I recently chided Intel (Nasdaq: INTC) CEO Paul Otellini for wishing he had a mobile strategy after selling the company's XScale technology to Marvell Technology Group (Nasdaq: MRVL) several years ago.

By my judgment, Intel got rid of that extraneous operation, along with memory chips and several other distractions, to focus its efforts on a resurgent Advanced Micro Devices (NYSE: AMD). If so, the move had the desired effect of allowing Intel to push AMD to death's door in 2007 and 2008.

But the company is not satisfied with this explanation. Intel spokesman Tom Beermann wrote me a friendly email to say as much:

The reason we sold off the XScale line was because the [ARM Holdings (Nasdaq: ARMH)] architecture didn't allow us to differentiate our products since all ARM licensees are basically making the same part (or have to spend money to ensure their version of the ARM part works with the software that runs on ARM). We dropped the XScale line to make sure our efforts in the smartphone space take advantage of Intel architecture-based features (performance, PC software compatibility, and others).
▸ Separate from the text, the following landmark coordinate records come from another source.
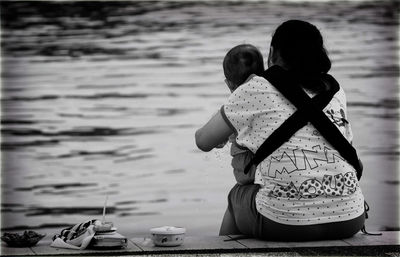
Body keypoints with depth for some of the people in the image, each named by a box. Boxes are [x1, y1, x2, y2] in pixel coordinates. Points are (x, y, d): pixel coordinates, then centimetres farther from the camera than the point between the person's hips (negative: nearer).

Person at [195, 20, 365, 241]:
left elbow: (204, 141, 13)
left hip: (285, 223, -3)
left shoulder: (255, 89, 3)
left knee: (237, 195, 28)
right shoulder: (335, 91, 14)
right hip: (349, 220, 4)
It really had nothing to do with AMD.

What Paul was acknowledging in his remarks is that we'd like to be further along in our smartphone efforts but in the long run we believe an approach that relies on our strengths (volume manufacturing, leading edge-technology, chip design leadership) will ultimately deliver the kind of products that will lead to success for us in smartphones.
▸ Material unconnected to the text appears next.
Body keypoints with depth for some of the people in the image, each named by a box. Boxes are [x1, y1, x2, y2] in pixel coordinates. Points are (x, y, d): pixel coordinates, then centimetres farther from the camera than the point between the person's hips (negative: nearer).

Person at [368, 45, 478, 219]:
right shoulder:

So Intel wasn't building up to give AMD a kill shot.  Rather, it decided to focus on its own intellectual property and core strengths, and from that effort, the Atom chip was born. That makes almost as much sense as my original thesis, so I'll take Tom's version at face value.
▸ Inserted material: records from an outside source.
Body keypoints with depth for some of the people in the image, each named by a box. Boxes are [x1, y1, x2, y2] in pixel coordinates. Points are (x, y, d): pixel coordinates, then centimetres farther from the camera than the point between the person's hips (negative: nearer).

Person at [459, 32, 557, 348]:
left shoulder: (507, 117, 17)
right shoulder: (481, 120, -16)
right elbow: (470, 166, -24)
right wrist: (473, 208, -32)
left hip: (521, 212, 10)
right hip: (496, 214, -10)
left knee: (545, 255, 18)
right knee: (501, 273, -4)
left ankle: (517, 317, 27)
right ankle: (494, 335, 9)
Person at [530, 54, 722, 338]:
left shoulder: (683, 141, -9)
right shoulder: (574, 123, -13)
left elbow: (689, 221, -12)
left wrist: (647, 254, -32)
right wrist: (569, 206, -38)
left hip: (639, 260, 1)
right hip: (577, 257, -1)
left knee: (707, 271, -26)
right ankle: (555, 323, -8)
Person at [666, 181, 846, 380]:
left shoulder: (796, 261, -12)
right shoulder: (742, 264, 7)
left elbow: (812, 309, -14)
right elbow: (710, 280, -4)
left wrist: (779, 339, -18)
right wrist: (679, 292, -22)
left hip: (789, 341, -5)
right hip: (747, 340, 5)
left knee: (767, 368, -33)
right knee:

Either way, the fact remains that Intel is facing an uphill battle in the smartphone space, at least partly due to these strategic decisions made many years ago. Qualcomm (Nasdaq: QCOM) and Texas Instruments (NYSE: TXN) are dueling rather undisturbed over who gets to rule the unaffiliated chunks that are left in this market while the Atom is largely relegated to netbook duty. That platform is so 93 seconds ago, you know?

The latest revamp of the Atom line is said to improve its power draw and general efficiency by orders of magnitude, and Atom is supported by popular software environments such as the Google (Nasdaq: GOOG) Android platform. 2011 might be the year of Intel inside smartphones, or at least the first real attempt to get there. The company just had to do it without that ubiquitous ARM technology.